Reststrommengen würden zwar ebenfalls gesetzlich geregelt werden, aber wie bei vertraglichen Vereinbarungen zwischen Kraftwerksbetreibern und Bundesregierung wäre hier der Vollzug des Kohleausstiegs in die Verantwortlichkeit der Betreiber verlagert und damit der staatlichen Steuerung entzogen. Ein vorhersehbarer Ausstiegspfad wäre auf diese Weise nicht gewährleistet, warnt das Gutachten.

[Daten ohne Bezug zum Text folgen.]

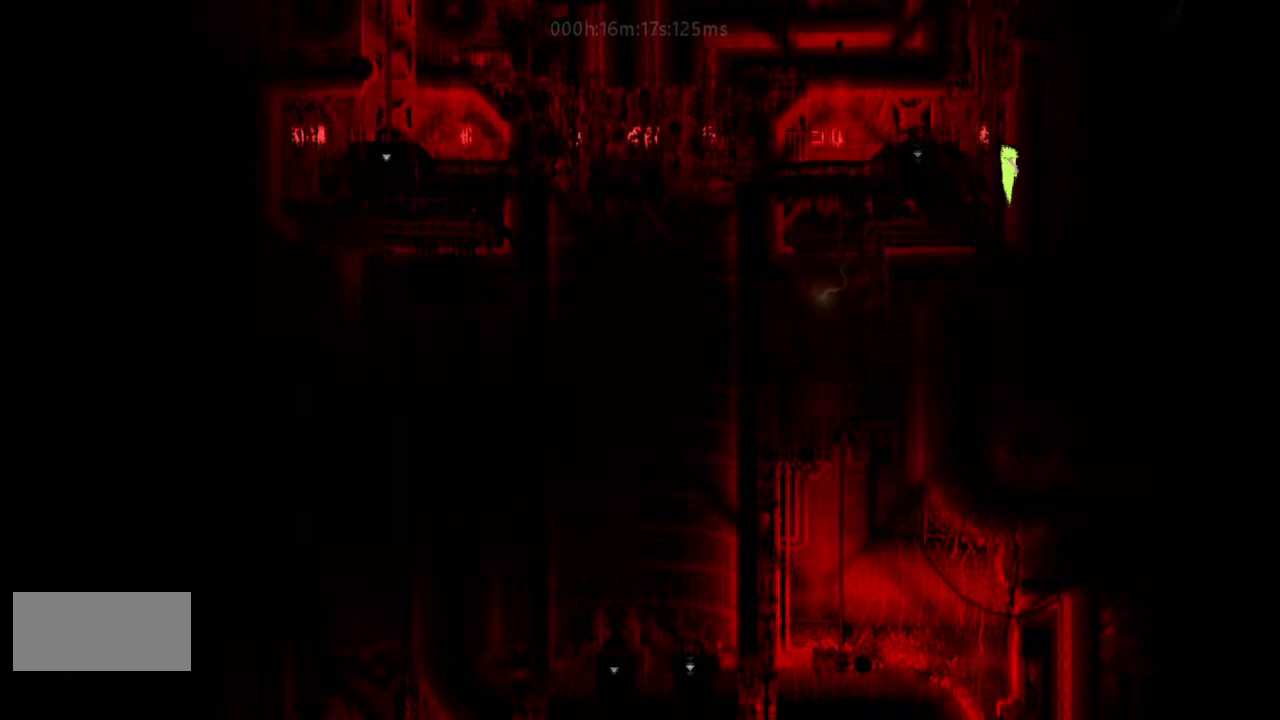
{"keys": ["j"], "events": [[33, "j", "up"], [100, "j", "down"], [167, "left", "down"], [233, "j", "up"], [233, "left", "up"], [300, "j", "down"], [400, "j", "up"], [467, "j", "down"]]}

"Der Kohleausstieg ist durch ein parlamentarisches Gesetz festzuschreiben", bekräftigt Rechtsgutachterin Cornelia Ziehm. "Vertragliche Vereinbarungen zwischen Regierung und Betreibern gewährleisten die Zielerreichung und Planungssicherheit nicht mit der notwendigen Verbindlichkeit."
Die Festsetzung von CO2-Emissionsgrenzwerten oder das Einführen von Effizienzanforderungen über das Bundes-Immissionsschutzgesetz könnten zwar gleichfalls das Ende der Kohleverstromung einleiten. Zusätzlich wären hier aber zahlreiche administrative Umsetzungsakte auf Länderebene erforderlich, sodass diese Ansätze laut dem Client-Earth-Gutachten, das heute auch an die Mitglieder der Kohlekommission ging, nicht bevorzugt werden sollten.
Stilllegungen sind keine Enteignungen
Zu einem ähnlichen Ergebnis kommt ein Gutachten zu Rechtsfragen im Zusammenhang mit der Stilllegung von Braun- und Steinkohlekraftwerken im Auftrag des Bundesumweltministeriums. Ein vorzeitiges Ende für Kohlekraftwerke ist laut der 370 Seiten starken Studie, die der Juraprofessor Thomas Schomerus und der Rechtsanwalt Gregor Franßen von der Kanzlei Heinemann vorgelegt haben, mit dem Grundgesetz und dem EU-Recht vereinbar.
Demnach ließen sich Elemente eines Kohleausstiegsgesetzes dem Atomgesetz entnehmen, weil es beim Atom- und beim Kohleausstieg eine Reihe von Gemeinsamkeiten gebe. Dazu gehörten eine vergleichbare Eigentums- und Bestandsschutzproblematik ebenso wie Enddatum und Stilllegungsreihenfolge, aber auch der weitgehende gesellschaftliche Konsens über die Notwendigkeit des Ausstiegs.
Vor allem bei möglichen Ausgleichpflichten sollte der Gesetzgeber genau hinschauen, mahnen die Regierungsgutachter. Stilllegungen sind ihnen zufolge keine Enteignungen, die entschädigungspflichtig wären, sondern der Eigentümer kann in der Nutzung seines Eigentums eingeschränkt werden, sofern der Grundsatz der Verhältnismäßigkeit beachtet werde. Deshalb empfehlen die Juristen Übergangs- und Härtefallregelungen – bei der Änderung des Atomgesetzes war das versäumt worden.